Do you know what I really struggle with? Failure. I am so hard on myself (yes, I'm fully aware of that) that I can barely handle knowing I've failed someone. Regardless of who's actual fault it is, it still cuts me deeply. I always feel that there was so much more I could do.
Take this scenario for instance. Recently, I got into a strange argument with a friend (who's now my ex-friend, but I'll get to that). For months she's been "feeding" off of me. She got in a fight with her husband, so she stays at my house, popping up out of nowhere without asking. Well I love her so I set her up in our spare bedroom. This happened several times. Then she needs me and I mean really needs me. I'm totally there for her. I pick her up, set her up in my house for a week, drive her around for various appointments, etc, before she found an apartment. Basically, I put aside my life to help her for a week. I'm not complaining. I was happy to do it because I believe what you put out, you get back. If I ever needed help, I'd want people there for me. I truly loved this person like a sister. Then, a month later with hardly a word from her, she tells me to call her because she's in a dark place. Her phone isn't working. I tried 3 times. I told her I couldn't get through and she begins screaming at me that I'm not a real friend and tells me to go die. It escalated very quickly. I remained calm and just refused to get into name calling and pointing blame. The next day, she messaged me again with more insults. A few days later, I reached out to her in apology and friendship. She didn't return the message. I'm clearly not at fault, but why do I feel like I am? I feel responsible for her pain even though I know I didn't contribute and I handled myself the very best I could in the situation and the days that followed. I feel like a failure and the loser she called me. Isn't that interesting?

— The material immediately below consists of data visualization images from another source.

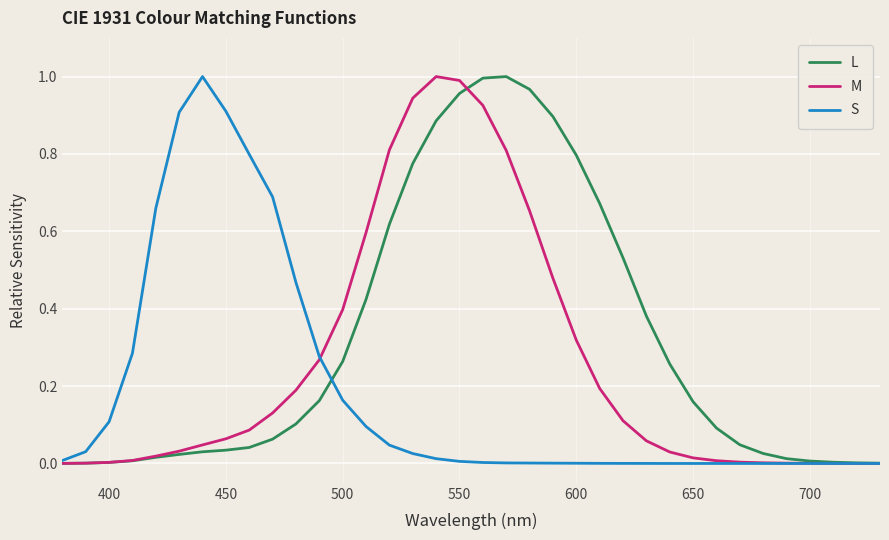

Rank the series by their average value, from highest to lowest.

L, M, S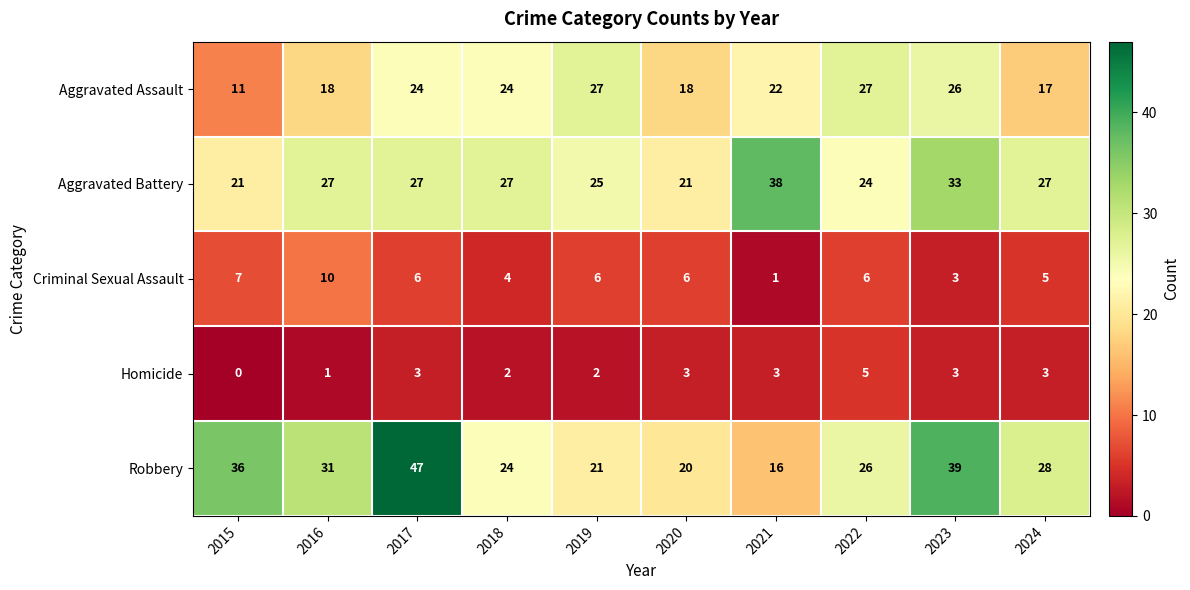

Where is Criminal Sexual Assault nearest to the value 5?

2024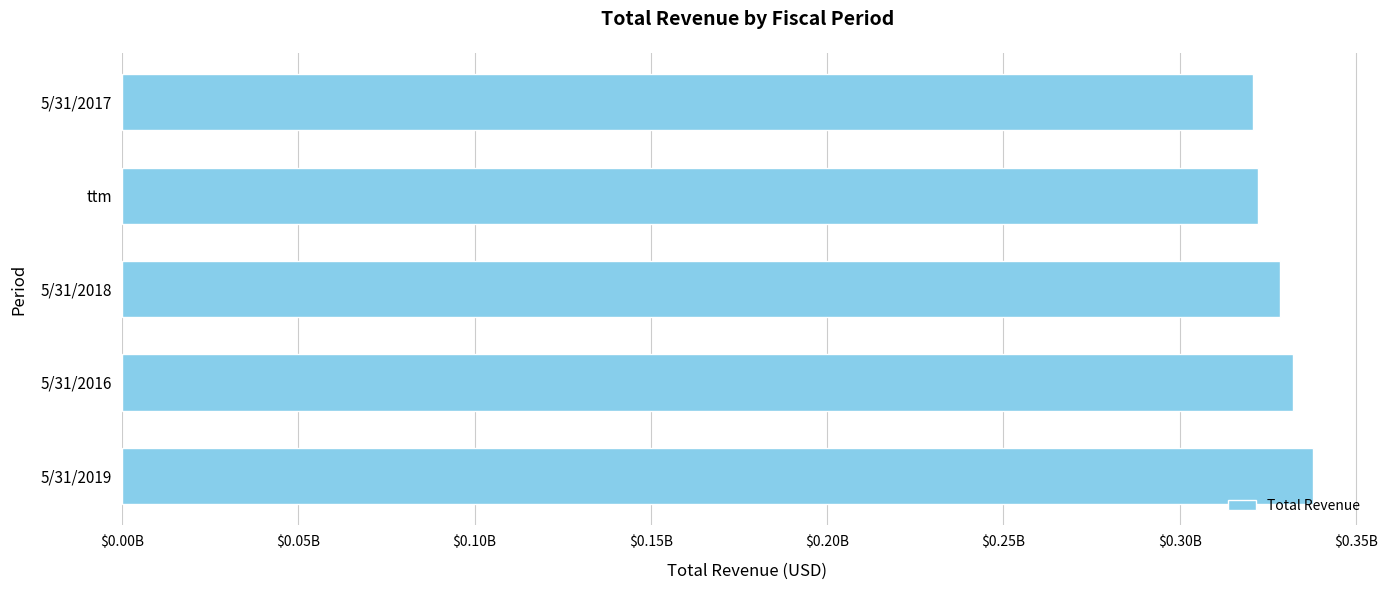

Does the chart contain any negative values?

No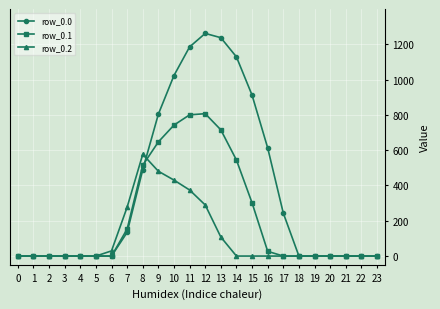

Which series has the widest spread of values?

row_0.0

As empaths, we see all sides because we feel all of the emotions from everyone involved. So how do I stop feeling like a failure in almost everything I do? I've decided it has a lot to do with gratitude and asking for divine help. If I'm grateful, and express gratitude, for all the blessings in my life and all the things I've done right, I find letting go of the pain and responsibility, real or imagined, of failure is easy. I cleanse myself of those residual emotions that sometimes stick like glue. When I let myself fully feel that beautiful, pure, divine light and love, I see that those "failures" were really tests that lead me closer to my lightworker path.